In England werden Massentests durchgeführt, um die Ausbreitung der südafrikanischen Corona-Variante zu verhindern. Die englische Variante mutiert und wird eventuell gefährlicher.
Ein großer Parkplatz in Woking, südöstlich von London. Einsatzkräfte schwärmen aus. Alle Personen über 16 in der Gegend sollen getestet werden. Sie klingeln an Haustüren, verteilen Schnelltests, die sie am Mittag wieder einsammeln.
80.000 Menschen in neun Regionen, vor allem im Süden Englands, sollen auf die südafrikanische Variante des Coronavirus getestet werden. Nachdem diese dort nachgewiesen wurde, ohne dass sich eine direkte Verbindung zu einer Reise oder Personen aus Südafrika, dem Land in dem B.1.351 erstmals entdeckt wurde, hätte nachweisen lassen.
Also Neuansteckungen finden, isolieren, die Ausbreitung stoppen - der Einsatzbefehl der Testfußtruppen und in den mobilen Testzentren ist klar. Nur jetzt kann es noch gelingen, die Variante einzudämmen.
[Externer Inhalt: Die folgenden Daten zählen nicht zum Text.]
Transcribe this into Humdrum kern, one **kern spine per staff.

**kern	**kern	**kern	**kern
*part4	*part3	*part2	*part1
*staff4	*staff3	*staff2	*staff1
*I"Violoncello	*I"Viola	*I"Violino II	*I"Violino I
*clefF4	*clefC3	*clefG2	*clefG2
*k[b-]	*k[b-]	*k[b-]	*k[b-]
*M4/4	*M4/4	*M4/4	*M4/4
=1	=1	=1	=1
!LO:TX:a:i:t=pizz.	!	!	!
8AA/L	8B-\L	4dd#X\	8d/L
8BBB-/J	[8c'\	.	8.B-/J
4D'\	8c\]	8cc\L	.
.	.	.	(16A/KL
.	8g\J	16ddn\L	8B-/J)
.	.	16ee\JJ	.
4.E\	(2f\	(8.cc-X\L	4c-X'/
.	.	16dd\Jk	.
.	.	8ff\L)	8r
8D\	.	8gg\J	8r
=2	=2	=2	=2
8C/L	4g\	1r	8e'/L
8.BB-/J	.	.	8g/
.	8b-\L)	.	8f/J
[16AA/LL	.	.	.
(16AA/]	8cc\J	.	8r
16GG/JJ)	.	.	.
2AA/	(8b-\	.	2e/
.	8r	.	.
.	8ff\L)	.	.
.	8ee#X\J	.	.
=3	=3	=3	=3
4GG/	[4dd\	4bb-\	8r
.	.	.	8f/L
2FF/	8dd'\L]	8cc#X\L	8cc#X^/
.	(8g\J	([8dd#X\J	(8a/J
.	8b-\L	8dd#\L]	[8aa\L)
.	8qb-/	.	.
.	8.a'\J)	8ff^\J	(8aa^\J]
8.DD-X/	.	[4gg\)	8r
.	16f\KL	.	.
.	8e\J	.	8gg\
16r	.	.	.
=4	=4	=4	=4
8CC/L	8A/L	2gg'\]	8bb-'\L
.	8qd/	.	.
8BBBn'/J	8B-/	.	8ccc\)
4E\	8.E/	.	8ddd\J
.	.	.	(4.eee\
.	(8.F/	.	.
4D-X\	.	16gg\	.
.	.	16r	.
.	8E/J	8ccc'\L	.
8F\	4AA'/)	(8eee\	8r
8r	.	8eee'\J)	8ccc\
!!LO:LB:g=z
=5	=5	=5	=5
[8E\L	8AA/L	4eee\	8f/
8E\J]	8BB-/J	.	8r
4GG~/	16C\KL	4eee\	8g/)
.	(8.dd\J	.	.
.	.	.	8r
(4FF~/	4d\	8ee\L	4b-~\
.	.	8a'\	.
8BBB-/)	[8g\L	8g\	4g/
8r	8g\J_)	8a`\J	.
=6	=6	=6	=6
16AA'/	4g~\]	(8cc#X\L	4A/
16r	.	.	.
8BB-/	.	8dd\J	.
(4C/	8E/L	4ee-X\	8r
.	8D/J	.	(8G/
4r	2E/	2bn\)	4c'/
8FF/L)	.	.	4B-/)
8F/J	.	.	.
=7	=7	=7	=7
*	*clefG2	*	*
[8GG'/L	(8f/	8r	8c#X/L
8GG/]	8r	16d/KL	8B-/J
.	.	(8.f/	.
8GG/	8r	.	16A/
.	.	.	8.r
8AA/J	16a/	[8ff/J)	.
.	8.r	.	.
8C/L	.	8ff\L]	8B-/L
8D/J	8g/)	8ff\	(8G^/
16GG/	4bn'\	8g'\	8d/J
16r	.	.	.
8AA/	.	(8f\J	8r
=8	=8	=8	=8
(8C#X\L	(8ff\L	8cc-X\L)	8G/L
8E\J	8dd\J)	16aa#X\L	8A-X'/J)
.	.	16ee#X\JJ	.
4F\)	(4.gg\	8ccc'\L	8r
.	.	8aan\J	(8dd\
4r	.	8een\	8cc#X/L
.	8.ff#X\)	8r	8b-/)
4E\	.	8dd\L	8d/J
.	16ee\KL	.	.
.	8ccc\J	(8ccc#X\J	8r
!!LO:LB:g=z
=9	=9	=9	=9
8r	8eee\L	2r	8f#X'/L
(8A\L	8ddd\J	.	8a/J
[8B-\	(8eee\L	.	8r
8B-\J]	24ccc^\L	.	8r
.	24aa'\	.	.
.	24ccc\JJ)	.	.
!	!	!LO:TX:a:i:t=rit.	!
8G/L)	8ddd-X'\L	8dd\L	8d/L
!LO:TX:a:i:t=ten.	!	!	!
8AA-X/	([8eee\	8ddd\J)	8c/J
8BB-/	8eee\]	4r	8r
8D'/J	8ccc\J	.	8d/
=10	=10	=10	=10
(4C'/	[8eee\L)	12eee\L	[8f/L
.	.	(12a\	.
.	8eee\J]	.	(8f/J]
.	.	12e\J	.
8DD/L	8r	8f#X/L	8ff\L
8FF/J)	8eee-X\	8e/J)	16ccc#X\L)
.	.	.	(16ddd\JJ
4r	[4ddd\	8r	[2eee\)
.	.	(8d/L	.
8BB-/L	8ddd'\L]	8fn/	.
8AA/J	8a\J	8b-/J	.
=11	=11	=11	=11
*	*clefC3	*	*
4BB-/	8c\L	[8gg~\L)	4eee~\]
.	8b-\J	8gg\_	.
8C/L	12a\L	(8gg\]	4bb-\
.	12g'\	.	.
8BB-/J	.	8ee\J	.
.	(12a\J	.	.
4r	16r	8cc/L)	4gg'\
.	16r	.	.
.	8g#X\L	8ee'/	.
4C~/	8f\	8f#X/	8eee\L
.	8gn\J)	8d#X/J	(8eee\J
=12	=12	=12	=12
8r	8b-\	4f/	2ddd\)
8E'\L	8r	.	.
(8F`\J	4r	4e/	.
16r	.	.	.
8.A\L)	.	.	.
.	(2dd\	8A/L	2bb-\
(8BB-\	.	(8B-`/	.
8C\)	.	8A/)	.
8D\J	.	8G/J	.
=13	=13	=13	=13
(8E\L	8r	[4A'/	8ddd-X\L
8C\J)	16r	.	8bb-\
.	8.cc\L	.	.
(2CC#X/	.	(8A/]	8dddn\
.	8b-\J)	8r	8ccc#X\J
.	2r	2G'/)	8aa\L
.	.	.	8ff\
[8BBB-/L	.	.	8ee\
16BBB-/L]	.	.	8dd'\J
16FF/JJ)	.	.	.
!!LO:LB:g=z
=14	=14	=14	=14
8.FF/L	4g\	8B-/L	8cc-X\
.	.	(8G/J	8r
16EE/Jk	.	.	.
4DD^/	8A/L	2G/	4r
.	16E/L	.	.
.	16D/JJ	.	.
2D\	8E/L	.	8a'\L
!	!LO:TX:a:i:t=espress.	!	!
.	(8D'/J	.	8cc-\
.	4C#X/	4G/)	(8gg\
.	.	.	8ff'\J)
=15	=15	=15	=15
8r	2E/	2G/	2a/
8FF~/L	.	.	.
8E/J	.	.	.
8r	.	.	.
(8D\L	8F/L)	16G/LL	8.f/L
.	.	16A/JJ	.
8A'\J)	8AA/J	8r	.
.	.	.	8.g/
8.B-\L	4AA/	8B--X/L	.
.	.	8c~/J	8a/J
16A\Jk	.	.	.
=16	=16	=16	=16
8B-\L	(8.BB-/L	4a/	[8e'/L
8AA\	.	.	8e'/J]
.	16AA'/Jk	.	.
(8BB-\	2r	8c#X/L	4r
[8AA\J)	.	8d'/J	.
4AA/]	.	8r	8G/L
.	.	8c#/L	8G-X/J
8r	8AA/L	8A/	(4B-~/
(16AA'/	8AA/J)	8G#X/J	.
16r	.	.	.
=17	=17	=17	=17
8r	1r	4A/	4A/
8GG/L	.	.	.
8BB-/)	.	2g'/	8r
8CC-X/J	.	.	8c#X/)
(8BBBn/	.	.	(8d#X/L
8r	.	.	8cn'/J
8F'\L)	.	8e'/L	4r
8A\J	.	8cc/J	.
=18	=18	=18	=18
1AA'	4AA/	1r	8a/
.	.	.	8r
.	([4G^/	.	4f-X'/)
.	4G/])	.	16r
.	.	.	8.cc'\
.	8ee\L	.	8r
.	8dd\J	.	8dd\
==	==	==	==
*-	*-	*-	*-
Taucht B.1.351 an noch mehr Orten auf, kann man eine weitere Verbreitung kaum noch aufhalten.
Ansteckender, tödlicher, resistenter?
Bei der südafrikanischen wie bei jeder Corona-Variante stellen sich drei Fragen, was die Wirkung auf das Infektionsgeschehen betrifft: Ist sie ansteckender, tödlicher - und wie wirksam sind die Impfstoffe? Nachdem B.1.1.7, die Variante, die erstmals im südenglischen Kent entdeckt wurde, sich als ansteckender erwiesen hat und Großbritannien im Januar den schlimmsten Monat der Pandemie beschert hat, ist man gewarnt.
Vor allem, da bisherige Studien zur südafrikanischen Variante nahelegen, dass sie die Wirksamkeit von Impfstoffen deutlich senken kann. "Wir haben klare Hinweise, dass die südafrikanische Variante die Wirksamkeit, je nach Impfstoff mal mehr, mal weniger, verringert. Aber bei Weitem nicht vollständig. Der Schutz ist immer noch hoch", beruhigt Professor Nick Loman, Immunologe an der Universität Birmingham.
"Besorgniserregend, aber nicht unerwartet"
Doch selbst wenn sich die südafrikanische Variante eindämmen lässt: In elf Proben von Erkrankten haben britische Forscher etwas nachgewiesen, was lange befürchtet wurde. Die Mutation mit dem Namen E484K, die auch in der südafrikanischen Variante zu finden ist und als die Veränderung identifiziert ist, die Impfstoffe weniger wirksam zu machen scheint, hat sich auch bei B.1.1.7 entwickelt.
"Es ist eine Kombination der Eigenschaften deutlich ansteckender und potenziell weniger empfindlich auf Impfstoffe reagierender in einer Variante", erklärt Professor Paul Hunter, Mikrobiologe an der Universität East Anglia. "Besorgniserregend, aber nicht unerwartet."
2021, das Jahr der Varianten
Tests laufen, um herauszufinden, wie sich E484K verhält. "Diese Mutation ist jetzt in mehreren Varianten aufgetreten, die sich unabhängig voneinander entwickelt haben", so der Immunologe Professor Ravi Gupta von der Universität Cambridge. "Das Positive ist, dass sich das Virus auf ähnlichen Wegen weiterentwickelt, was erleichtern dürfte, die Impfstoffe anzupassen und weiterzuentwickeln."
Auch deshalb geben sich die Hersteller optimistisch, dass sie ihre Produkte schnell anpassen können. Doch was an diesem einen Tag in der Pandemie in England zu sehen war, könnte ein Vorgeschmack sein. "2021 wird das Jahr der Varianten, keine Frage", so Devi Sridhar, Professorin für öffentliche Gesundheit an der Universität Edinburgh.
In den Analysen der Forscher sind viele unangenehme Botschaften verpackt. Je weniger Corona-Fälle, desto weniger Möglichkeit zur Mutation. Also weiter so viele Beschränkungen wie möglich. Schmelztiegel, in der viele Varianten aufeinandertreffen, gilt es zu vermeiden. Reisefreiheit ist nicht das Gebot der Stunde. Und der Weg aus der Pandemie ist gepflastert mit Stolpersteinen.